Action item |
In the passage about "Less Than Zero," print word for word everything from "Costello and his" down to "for 12 years.".

Extract to read |
As the starting point on my voyage of discovery I have taken the article on the novel ‘Less Than Zero’ by Bret Easton Ellis (who also authored ‘American Psycho’). ‘Less Than Zero’ was Easton Ellis’ first novel and was penned at the tender age of 19. The novel follows Clay, an upper middle-class college student who has returned to L.A. for winter break only to re-enter “a landscape of limitless privilege and absolute moral entropy, where everyone drives Porches, dines at Spago,and snorts mountains of cocaine.” It takes its title from the Elvis Costello song of the same name. ‘Less Than Zero’ is the eight track from Costello’s debut album, My Aim is True, released in 1977.

Costello and his band were set to perform on Saturday Night Live. Conflicting explanations have been offered for the series of events leading up to what was to eventually occur on live television that night. Most sources suggest that NBC had put pressure on Costello’s record label to prevent him from playing ‘Radio Radio’ as they had concerns for its obviously radio industry critical sentiments. On the night of the performance the band played no more than a few bars of ‘Less than Zero’ before Costello stopped them and ordered them to play ‘Radio Radio’. As a result of this stunt he was banned from appearing on the show for 12 years.
On the 25th anniversary of Saturday Night Live, the Beastie Boys appeared on the show. They begun to play ‘Sabotage’ only to be stopped after a few bars by Costello who proceeded to re-enact his stunt from ‘77 and went on to play ‘Radio Radio’ with them. Apparently “Weird Al” Yankovic had been known to do a semi-tribute to Costello’s stunt during his live concerts. If his band buggers up a song he quickly stops the show, saying “I’m sorry, there’s no reason to do this song here” (just as Costello did) before launching into a cover of ‘Radio Radio’ (I didn’t believe it myself until I saw this).

Costello’s song ‘Less than Zero‘ was an attack of the politics of Oswald Mosley, a British politician who was the founder of the British Union of Fascists. He resigned from the Labour party in 1931 when his ‘Moseley Memorandum’, a set of policies designed to combat unemployment, were rejected by the party. He went on to form the ‘New Party‘. After an abysmal failure in the 1931 general election, Moseley went on a ’study tour’ of Europe, and returned to Britain convinced that the way forwards was fascism, prompting him to amalgamate a number of existing fascist organisations and the New Party in order to form the British Union of Fascists. The party was heavily involved in violent confrontations, particularly with Communist and Jewish groups in London and was responsible for what would come to be known as the Battle of Cable Street. This confrontation between Moseley’s ‘Black Shirts’, police and Jewish, socialist, anarchist and communist groups led to the passage of the Public Order Act 1936. This Act forbade the wearing of political uniforms in public and required police consent for any political marches. The Act has been used extensively against IRA and Sinn Féin demonstrations in the 1970s.

Records shown |
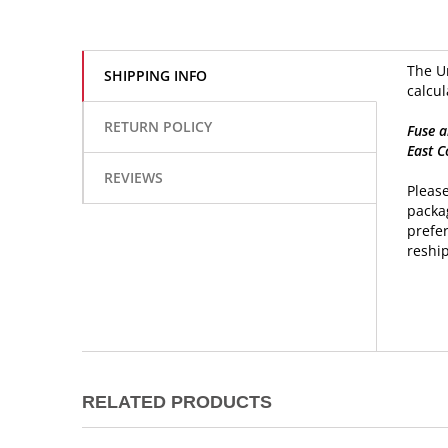
The Un
SHIPPING INFO
calcul
RETURN POLICY
Fuse a
East C
REVIEWS
Please
packag
prefer
reship
RELATED PRODUCTS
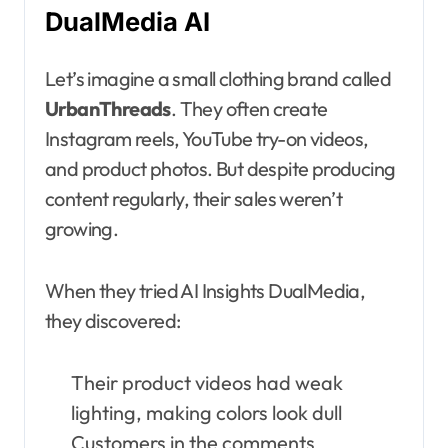
DualMedia AI
Let’s imagine a small clothing brand called
UrbanThreads
. They often create
Instagram reels, YouTube try-on videos,
and product photos. But despite producing
content regularly, their sales weren’t
growing.
When they tried AI Insights DualMedia,
they discovered:
Their product videos had weak
lighting, making colors look dull
Customers in the comments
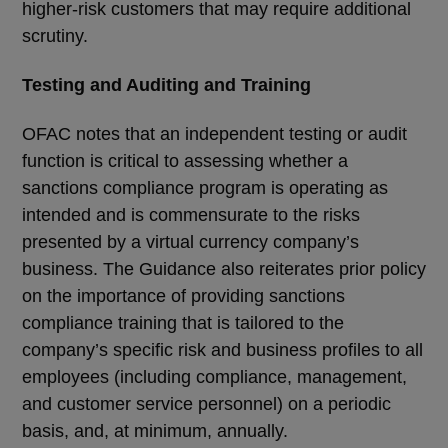
higher-risk customers that may require additional
scrutiny.
Testing and Auditing and Training
OFAC notes that an independent testing or audit
function is critical to assessing whether a
sanctions compliance program is operating as
intended and is commensurate to the risks
presented by a virtual currency company’s
business. The Guidance also reiterates prior policy
on the importance of providing sanctions
compliance training that is tailored to the
company’s specific risk and business profiles to all
employees (including compliance, management,
and customer service personnel) on a periodic
basis, and, at minimum, annually.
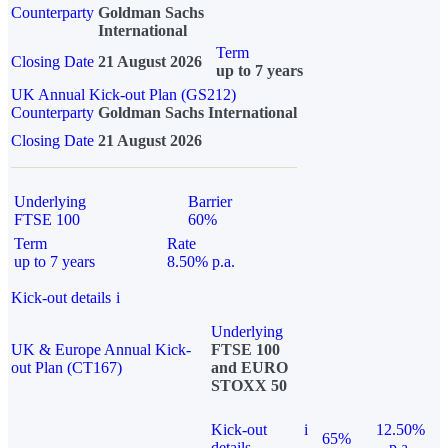
Counterparty
Goldman Sachs
International
Term
Closing Date
21 August 2026
up to 7 years
UK Annual Kick-out Plan (GS212)
Counterparty
Goldman Sachs International
Closing Date
21 August 2026
Underlying
Barrier
FTSE 100
60%
Term
Rate
up to 7 years
8.50% p.a.
Kick-out details
i
Underlying
UK & Europe Annual Kick-
FTSE 100
out Plan (CT167)
and EURO
STOXX 50
Kick-out
i
12.50%
65%
details
p.a.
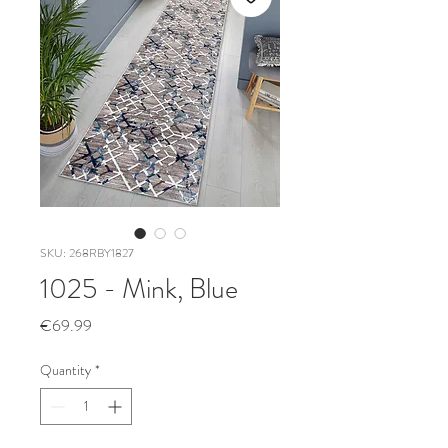
SKU: 268RBY1827
1025 - Mink, Blue
Price
€69.99
Quantity
*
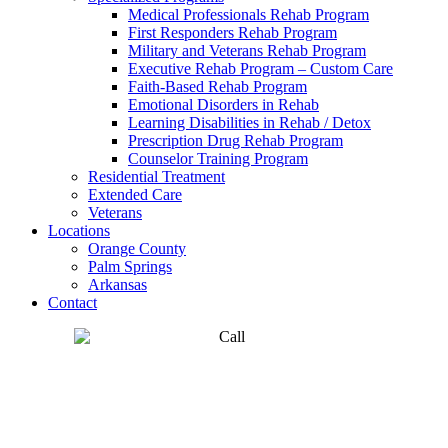
Medical Professionals Rehab Program
First Responders Rehab Program
Military and Veterans Rehab Program
Executive Rehab Program – Custom Care
Faith-Based Rehab Program
Emotional Disorders in Rehab
Learning Disabilities in Rehab / Detox
Prescription Drug Rehab Program
Counselor Training Program
Residential Treatment
Extended Care
Veterans
Locations
Orange County
Palm Springs
Arkansas
Contact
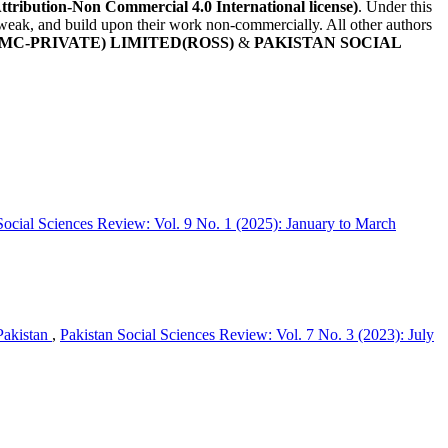
Attribution-Non Commercial 4.0 International license)
. Under this
, tweak, and build upon their work non-commercially. All other authors
MC-PRIVATE) LIMITED(ROSS)
&
PAKISTAN SOCIAL
Social Sciences Review: Vol. 9 No. 1 (2025): January to March
Pakistan
,
Pakistan Social Sciences Review: Vol. 7 No. 3 (2023): July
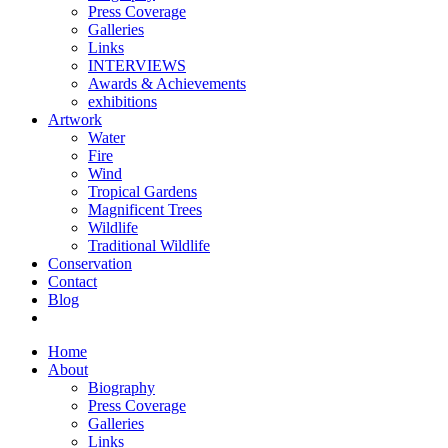
Press Coverage
Galleries
Links
INTERVIEWS
Awards & Achievements
exhibitions
Artwork
Water
Fire
Wind
Tropical Gardens
Magnificent Trees
Wildlife
Traditional Wildlife
Conservation
Contact
Blog
Home
About
Biography
Press Coverage
Galleries
Links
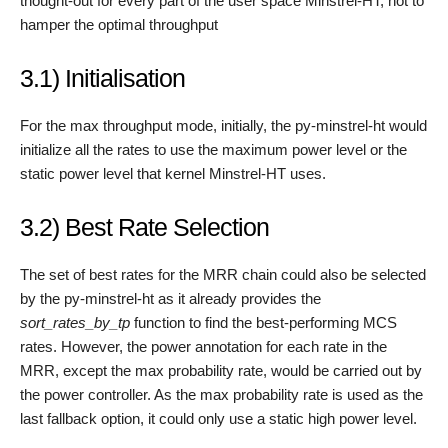
thought-out for every part of the user space Minstrel-HT, not to
hamper the optimal throughput
3.1) Initialisation
For the max throughput mode, initially, the py-minstrel-ht would
initialize all the rates to use the maximum power level or the
static power level that kernel Minstrel-HT uses.
3.2) Best Rate Selection
The set of best rates for the MRR chain could also be selected
by the py-minstrel-ht as it already provides the
sort_rates_by_tp
function to find the best-performing MCS
rates. However, the power annotation for each rate in the
MRR, except the max probability rate, would be carried out by
the power controller. As the max probability rate is used as the
last fallback option, it could only use a static high power level.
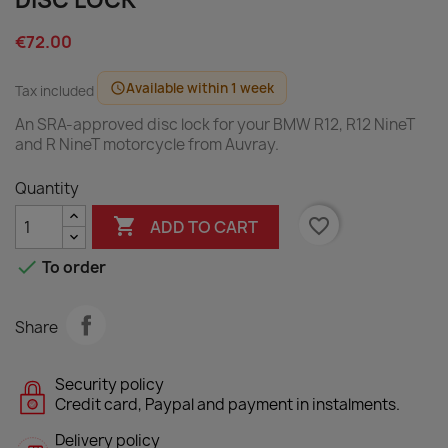
DISC LOCK
€72.00
Available within 1 week
schedule
Tax included
An SRA-approved disc lock for your BMW R12, R12 NineT
and R NineT motorcycle from Auvray.
Quantity

favorite_border
ADD TO CART

To order
Share
Security policy
Credit card, Paypal and payment in instalments.
Delivery policy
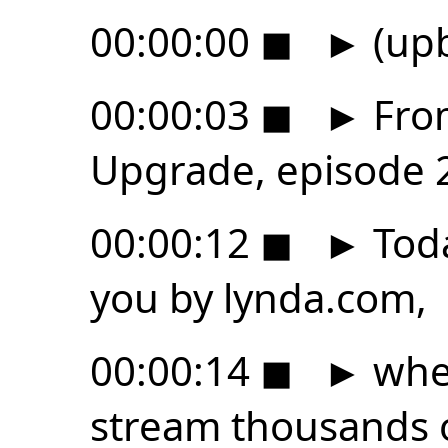
00:00:00
◼
►
(upb
00:00:03
◼
►
From
Upgrade, episode 
00:00:12
◼
►
Toda
you by lynda.com,
00:00:14
◼
►
wher
stream thousands 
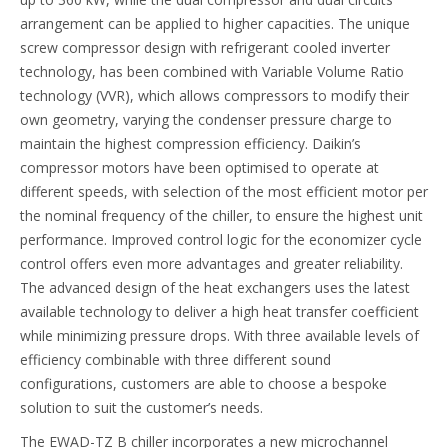
arrangement can be applied to higher capacities. The unique
screw compressor design with refrigerant cooled inverter
technology, has been combined with Variable Volume Ratio
technology (VVR), which allows compressors to modify their
own geometry, varying the condenser pressure charge to
maintain the highest compression efficiency. Daikin’s
compressor motors have been optimised to operate at
different speeds, with selection of the most efficient motor per
the nominal frequency of the chiller, to ensure the highest unit
performance. Improved control logic for the economizer cycle
control offers even more advantages and greater reliability.
The advanced design of the heat exchangers uses the latest
available technology to deliver a high heat transfer coefficient
while minimizing pressure drops. With three available levels of
efficiency combinable with three different sound
configurations, customers are able to choose a bespoke
solution to suit the customer’s needs.
The EWAD-TZ B chiller incorporates a new microchannel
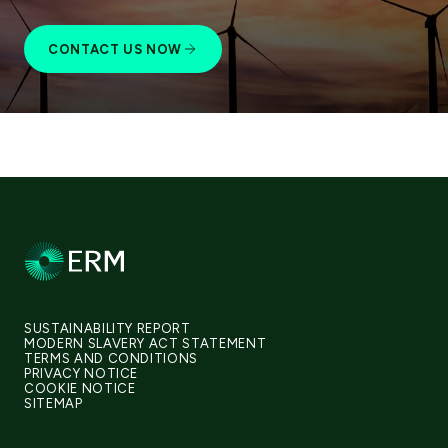
CONTACT US NOW
SUSTAINABILITY REPORT
MODERN SLAVERY ACT STATEMENT
TERMS AND CONDITIONS
PRIVACY NOTICE
COOKIE NOTICE
SITEMAP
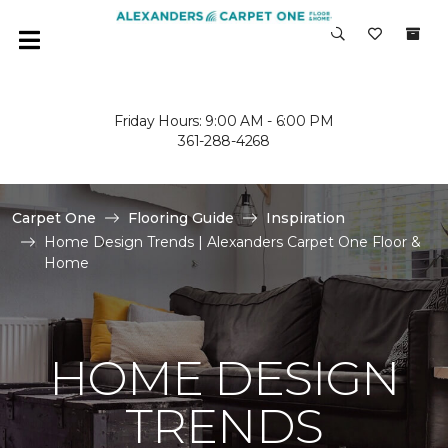
Friday Hours: 9:00 AM - 6:00 PM
361-288-4268
Carpet One
Flooring Guide
Inspiration
Home Design Trends | Alexanders Carpet One Floor &
Home
HOME DESIGN
TRENDS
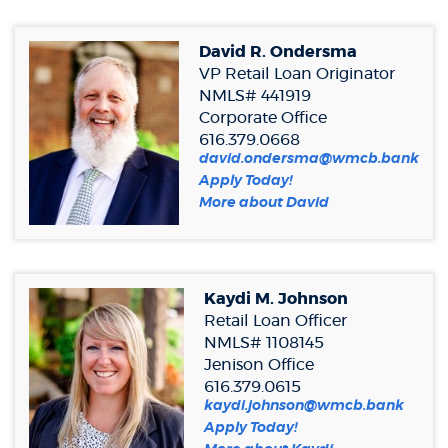
Window)
new
Window)
David R. Ondersma
VP Retail Loan Originator
NMLS# 441919
Corporate Office
616.379.0668
david.ondersma@wmcb.bank
(Opens
Apply Today!
in
More about David
a
new
Window)
Kaydi M. Johnson
Retail Loan Officer
NMLS# 1108145
Jenison Office
616.379.0615
kaydi.johnson@wmcb.bank
(Opens
Apply Today!
in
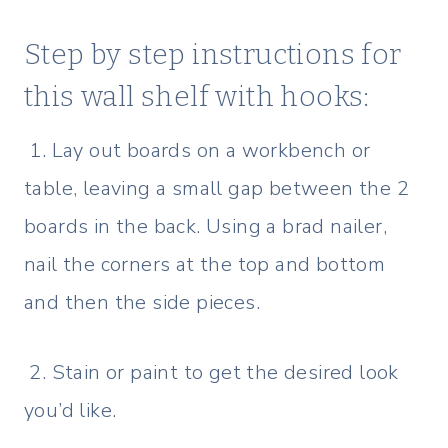
Step by step instructions for
this wall shelf with hooks:
1. Lay out boards on a workbench or
table, leaving a small gap between the 2
boards in the back. Using a brad nailer,
nail the corners at the top and bottom
and then the side pieces.
2. Stain or paint to get the desired look
you’d like.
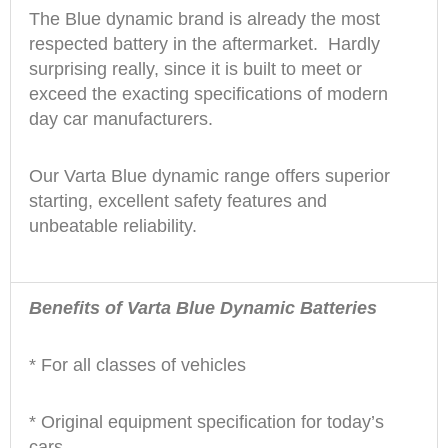
The Blue dynamic brand is already the most
respected battery in the aftermarket. Hardly
surprising really, since it is built to meet or
exceed the exacting specifications of modern
day car manufacturers.
Our Varta Blue dynamic range offers superior
starting, excellent safety features and
unbeatable reliability.
Benefits of Varta Blue Dynamic Batteries
* For all classes of vehicles
* Original equipment specification for today’s
cars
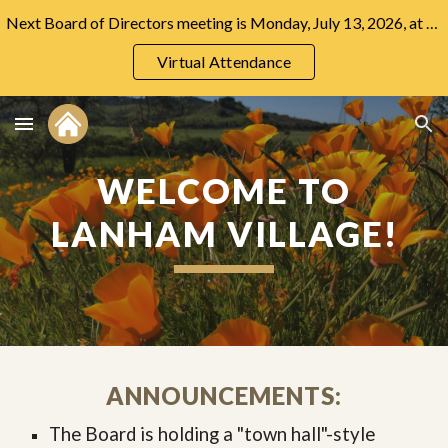
Next Board of Directors meeting is Monday, July 13, 2026, at 7:00 PM at the Community Center.
Skip to main content
Skip to navigation
Virtual Attendance
WELCOME TO
LANHAM VILLAGE!
ANNOUNCEMENTS:
The Board is holding a "town hall"-style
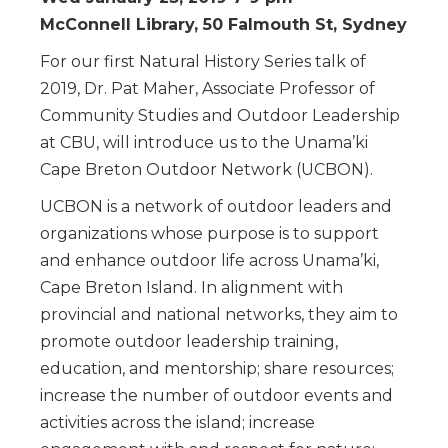
McConnell Library, 50 Falmouth St, Sydney
For our first Natural History Series talk of
2019, Dr. Pat Maher, Associate Professor of
Community Studies and Outdoor Leadership
at CBU, will introduce us to the Unama’ki
Cape Breton Outdoor Network (UCBON).
UCBON is a network of outdoor leaders and
organizations whose purpose is to support
and enhance outdoor life across Unama’ki,
Cape Breton Island. In alignment with
provincial and national networks, they aim to
promote outdoor leadership training,
education, and mentorship; share resources;
increase the number of outdoor events and
activities across the island; increase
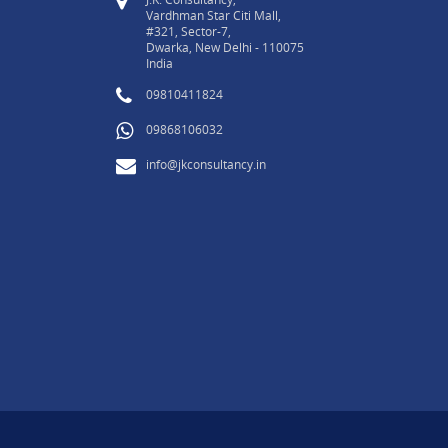
Vardhman Star Citi Mall,
#321, Sector-7,
Dwarka, New Delhi - 110075
India
09810411824
09868106032
info@jkconsultancy.in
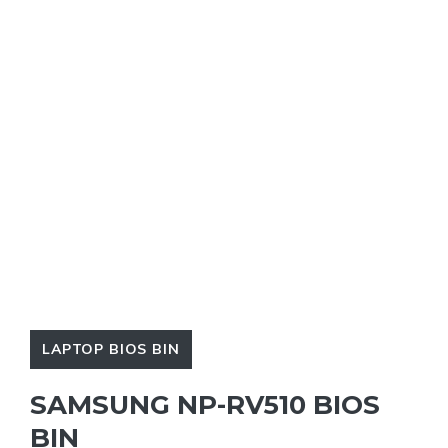
LAPTOP BIOS BIN
SAMSUNG NP-RV510 BIOS
BIN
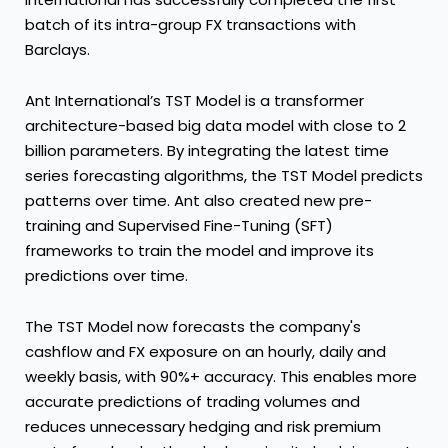
batch of its intra-group FX transactions with
Barclays.
Ant International’s TST Model is a transformer
architecture-based big data model with close to 2
billion parameters. By integrating the latest time
series forecasting algorithms, the TST Model predicts
patterns over time. Ant also created new pre-
training and Supervised Fine-Tuning (SFT)
frameworks to train the model and improve its
predictions over time.
The TST Model now forecasts the company's
cashflow and FX exposure on an hourly, daily and
weekly basis, with 90%+ accuracy. This enables more
accurate predictions of trading volumes and
reduces unnecessary hedging and risk premium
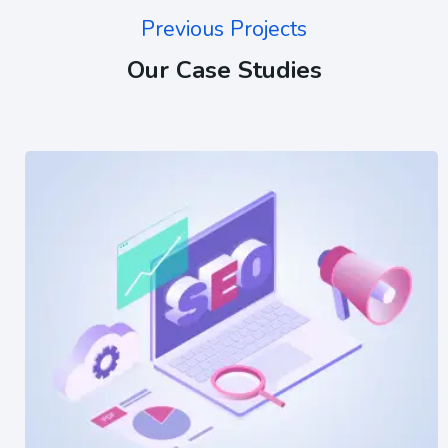
Previous Projects
Our Case Studies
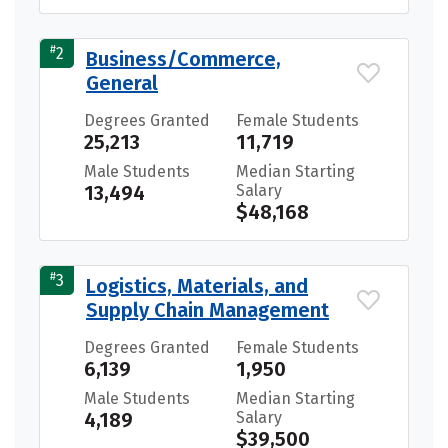
#
2
Business/Commerce,
General
Degrees Granted
Female Students
25,213
11,719
Male Students
Median Starting
13,494
Salary
$48,168
#
3
Logistics, Materials, and
Supply Chain Management
Degrees Granted
Female Students
6,139
1,950
Male Students
Median Starting
4,189
Salary
$39,500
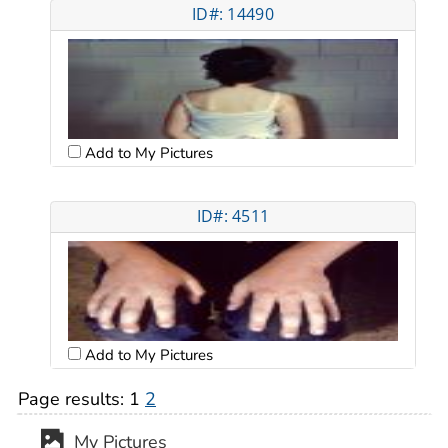
ID#: 14490
Add to My Pictures
ID#: 4511
Add to My Pictures
Page results:
1
2
My Pictures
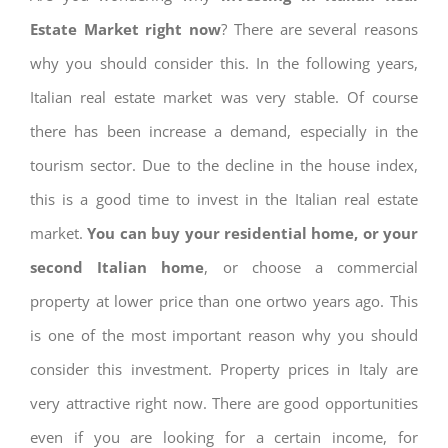
Estate Market right now
? There are several reasons
why you should consider this. In the following years,
Italian real estate market was very stable. Of course
there has been increase a demand, especially in the
tourism sector. Due to the decline in the house index,
this is a good time to invest in the Italian real estate
market.
You can buy your residential home, or your
second Italian home
, or choose a commercial
property at lower price than one ortwo years ago. This
is one of the most important reason why you should
consider this investment. Property prices in Italy are
very attractive right now. There are good opportunities
even if you are looking for a certain income, for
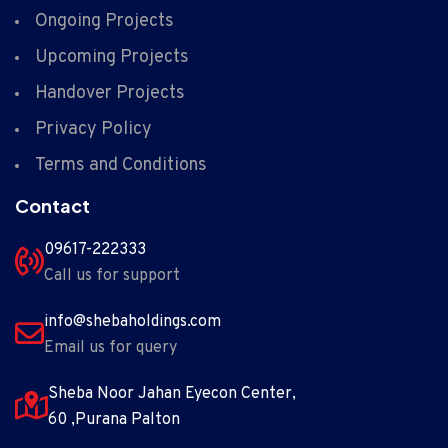
Ongoing Projects
Upcoming Projects
Handover Projects
Privacy Policy
Terms and Conditions
Contact
09617-222333
Call us for support
info@shebaholdings.com
Email us for query
Sheba Noor Jahan Eyecon Center,
60 ,Purana Palton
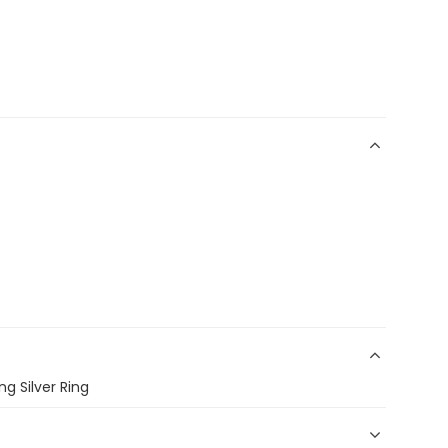
ng Silver Ring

Written response |
Costello and his band were set to perform on Saturday Night Live. Conflicting explanations have been offered for the series of events leading up to what was to eventually occur on live television that night. Most sources suggest that NBC had put pressure on Costello’s record label to prevent him from playing ‘Radio Radio’ as they had concerns for its obviously radio industry critical sentiments. On the night of the performance the band played no more than a few bars of ‘Less than Zero’ before Costello stopped them and ordered them to play ‘Radio Radio’. As a result of this stunt he was banned from appearing on the show for 12 years.